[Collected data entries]
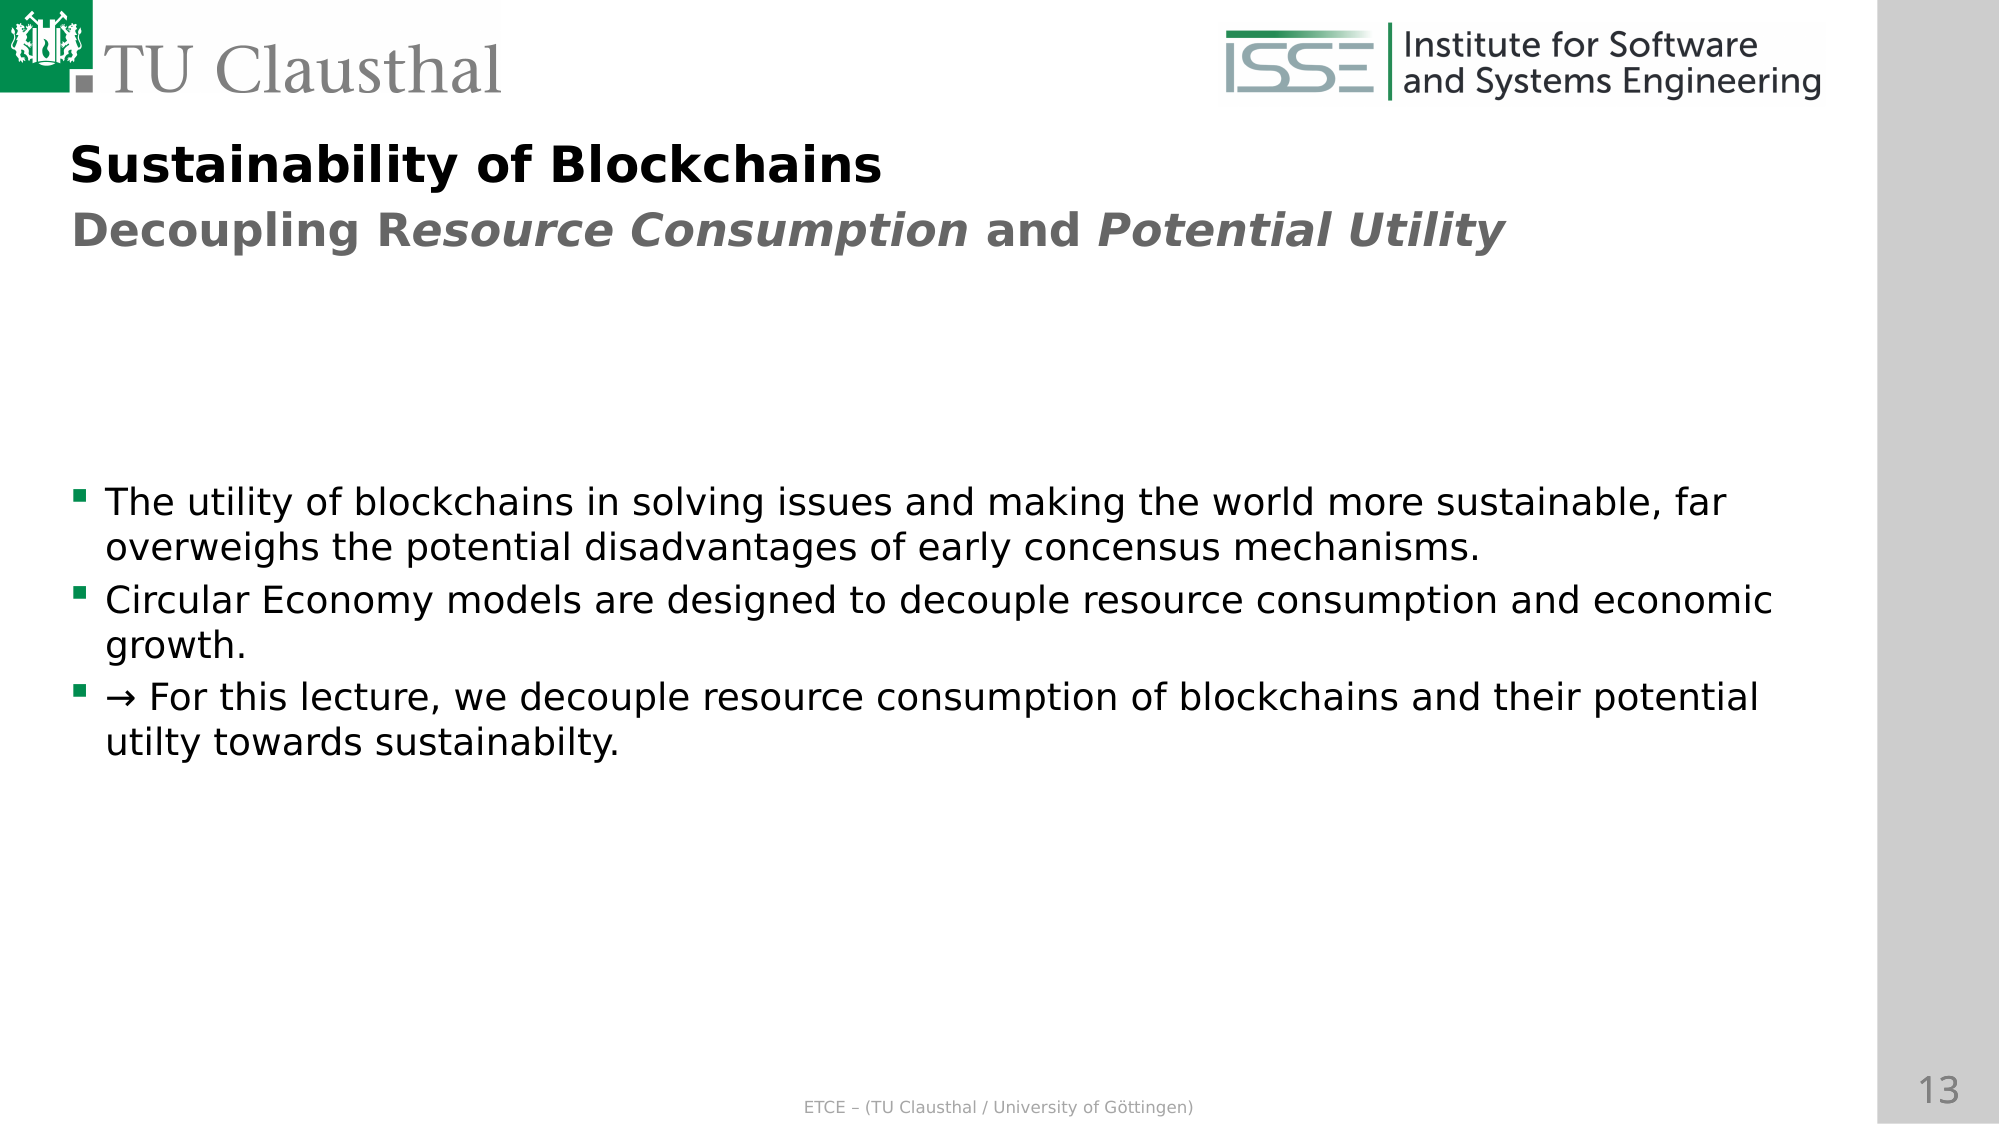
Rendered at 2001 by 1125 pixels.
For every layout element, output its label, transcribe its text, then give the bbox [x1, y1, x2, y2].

picture [1218, 22, 1826, 107]
text_box Sustainability of Blockchains [54, 125, 1818, 207]
text_box The utility of blockchains in solving issues and making the world more sustainable, far overweighs the potential disadvantages of early concensus mechanisms. Circular Economy models are designed to decouple resource consumption and economic growth. → For this lecture, we decouple resource consumption of blockchains and their potential utilty towards sustainabilty. [54, 208, 1818, 1034]
text_box Decoupling Resource Consumption and Potential Utility [70, 188, 1769, 269]
picture [0, 0, 501, 93]
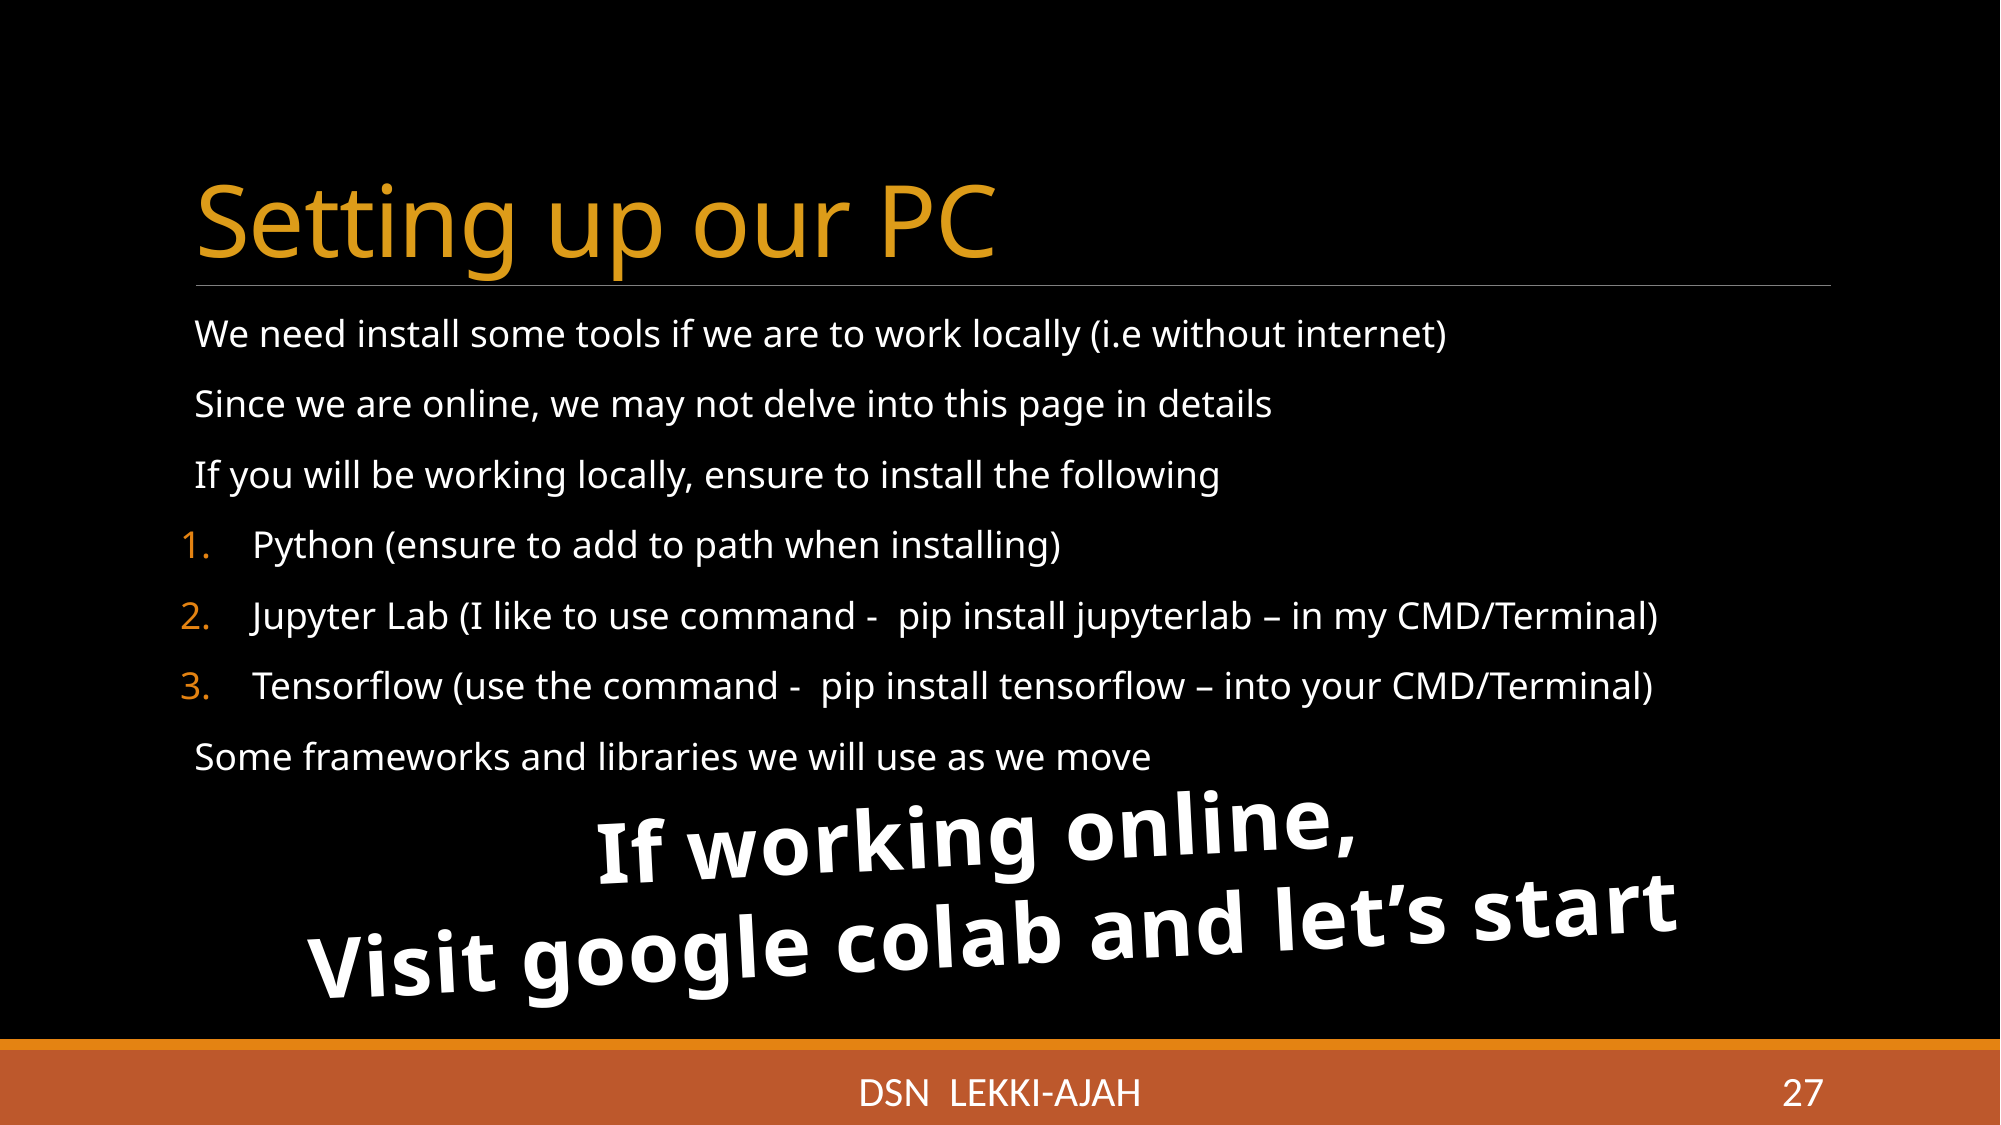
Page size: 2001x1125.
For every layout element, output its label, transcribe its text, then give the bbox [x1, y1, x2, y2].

footer DSN LEKKI-AJAH [604, 1059, 1396, 1120]
list We need install some tools if we are to work locally (i.e without internet) Since we are online, we may not delve into this page in details If you will be working locally, ensure to install the following Python (ensure to add to path when installing) Jupyter Lab (I like to use command - pip install jupyterlab – in my CMD/Terminal) Tensorflow (use the command - pip install tensorflow – into your CMD/Terminal) Some frameworks and libraries we will use as we move [180, 302, 1830, 792]
title Setting up our PC [180, 47, 1830, 285]
slide_number 27 [1624, 1059, 1840, 1120]
text_box If working online, Visit google colab and let’s start [152, 730, 1830, 1032]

--- Prompt ---
The entries above need to be repeated word for word, minus their pictures.

--- Solution to this task ---
Rendered at 2001 by 1125 pixels.
For every layout element, output its label, transcribe its text, then give the bbox [x1, y1, x2, y2].

picture [1218, 22, 1826, 107]
text_box Sustainability of Blockchains [54, 125, 1818, 207]
text_box The utility of blockchains in solving issues and making the world more sustainable, far overweighs the potential disadvantages of early concensus mechanisms. Circular Economy models are designed to decouple resource consumption and economic growth. → For this lecture, we decouple resource consumption of blockchains and their potential utilty towards sustainabilty. [54, 208, 1818, 1034]
text_box Decoupling Resource Consumption and Potential Utility [70, 188, 1769, 269]
picture [0, 0, 501, 93]
Page size: 2001x1125.
For every layout element, output its label, transcribe its text, then give the bbox [x1, y1, x2, y2].

footer DSN LEKKI-AJAH [604, 1059, 1396, 1120]
list We need install some tools if we are to work locally (i.e without internet) Since we are online, we may not delve into this page in details If you will be working locally, ensure to install the following Python (ensure to add to path when installing) Jupyter Lab (I like to use command - pip install jupyterlab – in my CMD/Terminal) Tensorflow (use the command - pip install tensorflow – into your CMD/Terminal) Some frameworks and libraries we will use as we move [180, 302, 1830, 792]
title Setting up our PC [180, 47, 1830, 285]
slide_number 27 [1624, 1059, 1840, 1120]
text_box If working online, Visit google colab and let’s start [152, 730, 1830, 1032]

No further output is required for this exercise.